1) Education is already a major use case
Large-scale usage data shows that tutoring and teaching comprise a meaningful portion of global ChatGPT interactions. This validates what we see in classrooms: students increasingly use AI as a study companion, and teachers use it for planning and feedback.
- Embed responsible AI literacy across KS3–KS5.
- Model effective prompts and critique techniques.
- Use AI for retrieval practice, scaffolding, and explainer variants.
- Publish a clear AI use policy (teaching & learning focus).

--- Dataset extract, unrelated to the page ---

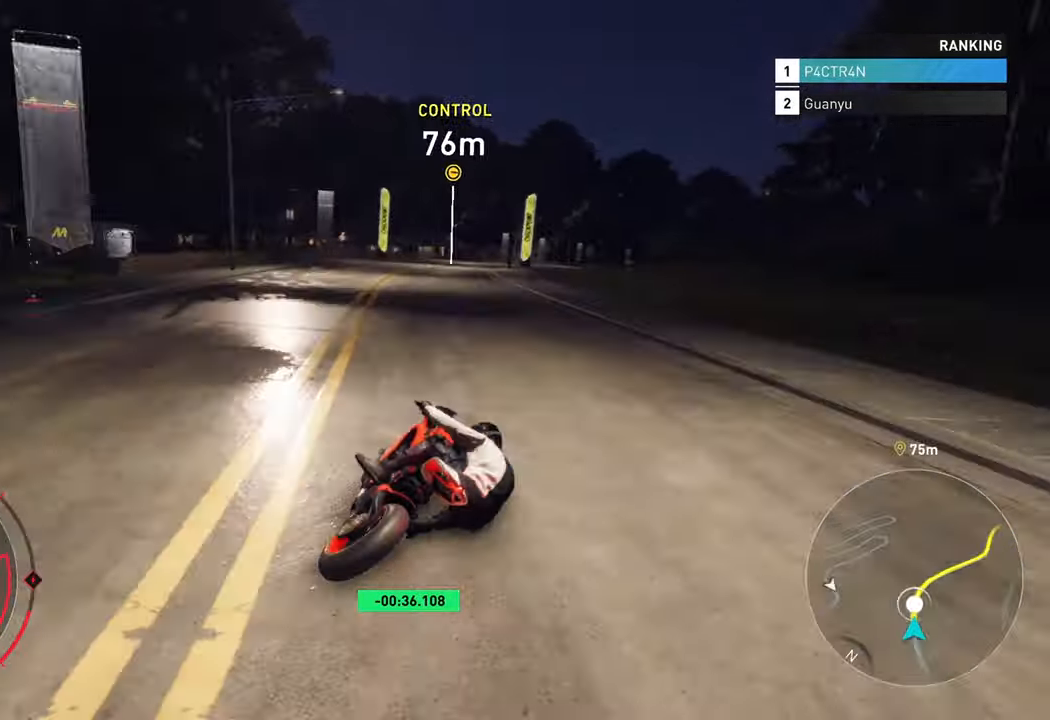
{"buttons": ["R2"], "left_stick": "up-right", "right_stick": "center", "events": []}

- Deliver CPD on "AI as study coach" and academic integrity.
- Audit access to ensure equity for all learners.
2) Writing and editing dominate workplace usage
Globally, the largest share of work-related interactions are writing tasks: emails, reports, feedback, and documentation. Importantly, most usage involves modifying user text rather than generating from scratch—an opportunity to teach iterative drafting and ownership of ideas.
- Peer-review with AI: students ask for clarity/style suggestions, then justify accepts/rejects.
- Versioning: show drafts → AI-assisted edits → student rationale.
- Rubric alignment: train AI to critique against your marking criteria.
- Faster feedback with tone/style controls.
- Smarter reports (summaries, differentiation notes, next steps).
- Admin lift: agenda writing, minutes, parent comms templates.
3) AI's biggest value: decision support
Nearly half of global usage is "Asking": seeking advice to make better decisions. In schools, this translates to AI as a thinking partner—testing options, surfacing risks, and generating criteria for choice.
- Define the problem → ask AI to list decision criteria.
- Generate options → prompt for pros/cons with evidence.
- Stress test → ask for failure modes and mitigations.
- Decide → document rationale and next actions.
4) Coding use is smaller—but targeted
Programming queries are a minority of total usage. For CS/Digital Technology, the highest-value patterns are explanation, debugging, and test-case generation—not wholesale code generation.
- "Explain this function" and "predict the output" prompts.
- Generate unit tests, then fix failing cases.
- Refactor for readability and complexity reduction.
- Require design notes & rationale, not just code.
- Oral defence of solutions for authenticity.
- Logging: students record AI prompts/decisions as an appendix.
5) Equity and access
Usage is growing fastest among young people and in low- and middle-income regions. Schools should ensure AI supports—rather than widens—the digital divide.
- Guaranteed access points (libraries, supervised labs).
- Clear guidelines for assistive use (SEND inclusion).
- Transparent citation norms for AI-assisted work.
Implementation roadmap (quick wins)
- Publish a 1-page AI classroom guide for staff/students.
- Run a CPD on "AI for feedback & planning".
- Pilot an AI-assisted writing workflow in one year group.
- Embed AI literacy outcomes across KS3–KS5.
- Adopt decision-support flows in SLT processes.
- Monitor equity and publish an access plan.
Author note: This reflection synthesises insights from recent global usage research on ChatGPT and translates them into actionable steps for schools and teachers.